A single PDF would be great. If not possible, an efficient search within the course, on EDX. Whatever …
If you want MOOCs (and in particular EDX) to present of a view of my knowledge, go extra mile and allow to search through it. Without that functionality, we’re back to stackoverflow for reference…
The answer was … , well, as expected:
I understand the desire for indexing, searching etc, and would welcome it. However, this is not available on the edX platform — it is not a design feature of this particular course, so I feel your pain. Not much we can do about it 🙁
Resorting to screenshots for your notes is not even useful since the final document is unsearchable.
So, here is maybe the most important requirements for MOOCs to be useful, on top of the list aforementioned:
- The ability to annotate my course notes, with personal notes, with code excerpts, with link to my (github) projects, with pointers to material within different trainings, with included screeenshots, with action items, …
- … in a way that is easily searchable for later retrieval.
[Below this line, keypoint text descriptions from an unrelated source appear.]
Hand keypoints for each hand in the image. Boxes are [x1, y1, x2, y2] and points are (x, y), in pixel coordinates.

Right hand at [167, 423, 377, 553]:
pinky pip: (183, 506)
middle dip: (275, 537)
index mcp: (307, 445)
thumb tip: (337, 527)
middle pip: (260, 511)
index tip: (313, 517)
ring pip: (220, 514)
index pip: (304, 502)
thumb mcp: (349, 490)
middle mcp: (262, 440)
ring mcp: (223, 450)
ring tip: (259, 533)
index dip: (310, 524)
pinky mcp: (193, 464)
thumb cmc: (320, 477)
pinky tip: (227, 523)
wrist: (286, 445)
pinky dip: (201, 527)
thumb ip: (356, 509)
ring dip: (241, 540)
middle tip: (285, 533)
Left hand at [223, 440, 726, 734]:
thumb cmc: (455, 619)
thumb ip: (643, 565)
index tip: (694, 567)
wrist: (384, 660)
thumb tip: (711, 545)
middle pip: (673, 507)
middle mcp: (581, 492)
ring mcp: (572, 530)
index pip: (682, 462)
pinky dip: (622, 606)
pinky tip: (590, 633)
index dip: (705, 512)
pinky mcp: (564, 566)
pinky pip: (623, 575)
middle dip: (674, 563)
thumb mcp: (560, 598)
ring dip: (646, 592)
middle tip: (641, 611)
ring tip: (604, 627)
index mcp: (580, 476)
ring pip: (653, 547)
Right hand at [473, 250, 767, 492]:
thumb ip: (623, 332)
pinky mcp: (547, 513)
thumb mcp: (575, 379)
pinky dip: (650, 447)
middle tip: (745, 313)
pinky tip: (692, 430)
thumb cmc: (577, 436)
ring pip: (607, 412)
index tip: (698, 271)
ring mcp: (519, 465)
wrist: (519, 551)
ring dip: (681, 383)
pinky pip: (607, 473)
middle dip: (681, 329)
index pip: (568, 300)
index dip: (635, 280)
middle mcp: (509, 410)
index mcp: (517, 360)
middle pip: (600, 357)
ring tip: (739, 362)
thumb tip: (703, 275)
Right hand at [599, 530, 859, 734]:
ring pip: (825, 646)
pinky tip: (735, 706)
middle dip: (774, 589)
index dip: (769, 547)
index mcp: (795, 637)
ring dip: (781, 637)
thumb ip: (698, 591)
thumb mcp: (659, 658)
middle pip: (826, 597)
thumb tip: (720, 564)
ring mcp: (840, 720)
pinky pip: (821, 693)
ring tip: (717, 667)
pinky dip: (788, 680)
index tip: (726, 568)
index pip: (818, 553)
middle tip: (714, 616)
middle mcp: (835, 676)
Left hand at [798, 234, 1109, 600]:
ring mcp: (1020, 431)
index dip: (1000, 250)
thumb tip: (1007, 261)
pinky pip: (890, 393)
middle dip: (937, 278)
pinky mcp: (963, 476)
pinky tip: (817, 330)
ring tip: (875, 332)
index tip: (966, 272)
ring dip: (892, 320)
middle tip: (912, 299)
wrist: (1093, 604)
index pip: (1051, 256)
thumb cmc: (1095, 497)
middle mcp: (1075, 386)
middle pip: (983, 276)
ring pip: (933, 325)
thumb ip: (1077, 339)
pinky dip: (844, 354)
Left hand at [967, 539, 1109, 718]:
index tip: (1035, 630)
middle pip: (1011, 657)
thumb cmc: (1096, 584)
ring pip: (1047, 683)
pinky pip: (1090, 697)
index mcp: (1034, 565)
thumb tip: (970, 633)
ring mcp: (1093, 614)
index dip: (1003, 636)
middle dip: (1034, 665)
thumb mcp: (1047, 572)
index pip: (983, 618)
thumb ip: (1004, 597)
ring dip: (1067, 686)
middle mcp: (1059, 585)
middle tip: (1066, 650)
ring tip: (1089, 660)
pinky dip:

And obviously, I want my notes to remain available for years.
In other words, I want the training I’m following now to become my reference material, automatically.
As a typical example today, I’m refreshing my python knowledge with a course. I enjoy this course, but it’s a video-only one. What will remain in the end? Some knowledge captured on the fly, the bookmarked URL with the course ToC, and some code snippets/exercises somewhere in my VM. Not sufficient to me. I followed a Kubernetes training in December and the “knowledge capture on the fly” evaporates quickly. Maybe I’m getting too old and I need to optimize how I classify my knowledge, as opposed to optimize my memory … but that’s a different topic 🙂
New business models are slowly emerging in the world of education. Who’s going to build me a MOOC-as a Service, with the above criteria? Obviously, General Data Protection Regulation (GDPR) must be respected … so I’m ready to pay a little for this, not to be the product.